When coins were made of precious metal ‘milling’ help reduce the practice of ‘clipping’ metal off the coins.

Given that current US coins are made of relatively inexpensive metals, as opposed to gold and silver, does the ongoing milling serve any purpose?

I thought it might be ‘tradition’ but then wondered if there was some practical aspect, such as in vending machines or coin-counting machines. Or maybe there’s some out-of-date law on the books.

I note that pennies and nickels don’t have milling while dimes and quarters do. (I don’t have a half- or dollar coin handy just now)

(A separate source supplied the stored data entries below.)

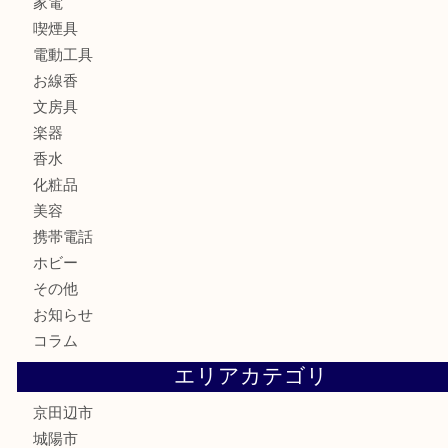
宝石
金製品
銀製品
財布
バッグ
ブランド
時計
カメラ
食器
金貨
記念メダル
古銭
切手
商品券
金券
鉄道模型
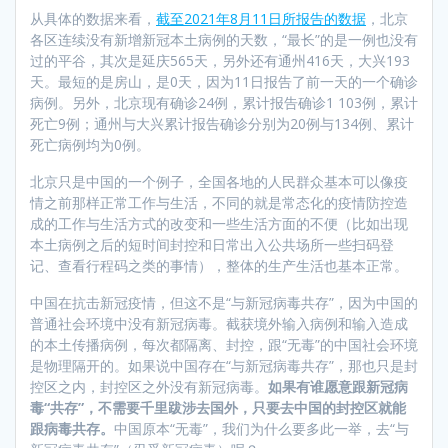
从具体的数据来看，
截至2021年8月11日所报告的数据
，北京
各区连续没有新增新冠本土病例的天数，“最长”的是一例也没有
过的平谷，其次是延庆565天，另外还有通州416天，大兴193
天。最短的是房山，是0天，因为11日报告了前一天的一个确诊
病例。另外，北京现有确诊24例，累计报告确诊1 103例，累计
死亡9例；通州与大兴累计报告确诊分别为20例与134例、累计
死亡病例均为0例。
北京只是中国的一个例子，全国各地的人民群众基本可以像疫
情之前那样正常工作与生活，不同的就是常态化的疫情防控造
成的工作与生活方式的改变和一些生活方面的不便（比如出现
本土病例之后的短时间封控和日常出入公共场所一些扫码登
记、查看行程码之类的事情），整体的生产生活也基本正常。
中国在抗击新冠疫情，但这不是“与新冠病毒共存”，因为中国的
普通社会环境中没有新冠病毒。截获境外输入病例和输入造成
的本土传播病例，每次都隔离、封控，跟“无毒”的中国社会环境
是物理隔开的。如果说中国存在“与新冠病毒共存”，那也只是封
控区之内，封控区之外没有新冠病毒。
如果有谁愿意跟新冠病
毒“共存”，不需要千里跋涉去国外，只要去中国的封控区就能
跟病毒共存。
中国原本“无毒”，我们为什么要多此一举，去“与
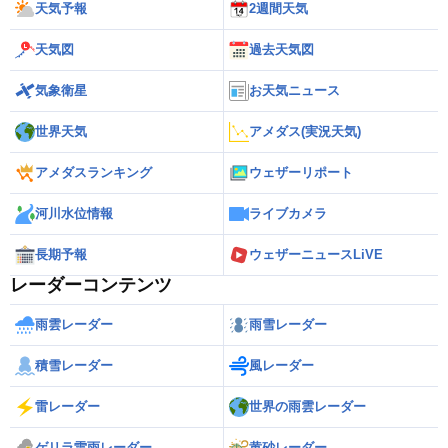
天気予報
2週間天気
天気図
過去天気図
気象衛星
お天気ニュース
世界天気
アメダス(実況天気)
アメダスランキング
ウェザーリポート
河川水位情報
ライブカメラ
長期予報
ウェザーニュースLiVE
レーダーコンテンツ
雨雲レーダー
雨雪レーダー
積雪レーダー
風レーダー
雷レーダー
世界の雨雲レーダー
ゲリラ雷雨レーダー
黄砂レーダー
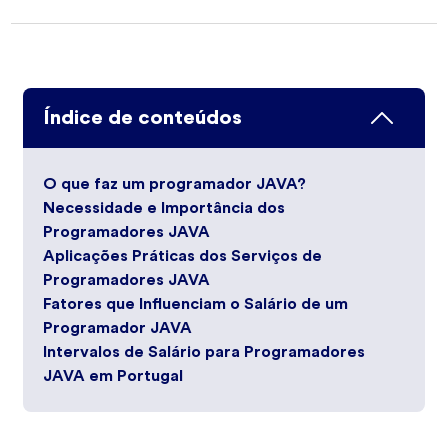
Índice de conteúdos
O que faz um programador JAVA?
Necessidade e Importância dos
Programadores JAVA
Aplicações Práticas dos Serviços de
Programadores JAVA
Fatores que Influenciam o Salário de um
Programador JAVA
Intervalos de Salário para Programadores
JAVA em Portugal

Anywhow - why do they keep doing it?

It allows blind people to readily distinguish coins of similar size.

Exactly. Penny smooth, dime milled. Quarter milled, dollar smooth.

Not just blind or visually impaired people, either. Anyone can determine the value of coins in their pocket by touch. I find myself using the milled/unmilled distinction when looking at the coins in the change pocket in my wallet.

What about the nickel though? Roughly the same size as the penny but also smooth.

That’s because dimes and quarters used to be silver. Half-dollars and the old big dollar coins are also milled, for the same reason. Pennies and nickels aren’t, because they were made of non-precious metals, so you couldn’t make any money shaving them down anyway.

Huh? Not in the USA, the sizes are quite different.

Much thicker than a penny.

But that was in olden times. Pennies and nickels got too valuable for their metal and a law was passed to ban melting them down.

Note that shaving coins was intended to win by gaining metal while still passing on the coin at face value. With current prices, for some coins it’s more economically due to labor, etc., to just melt the whole thing. Just don’t get caught.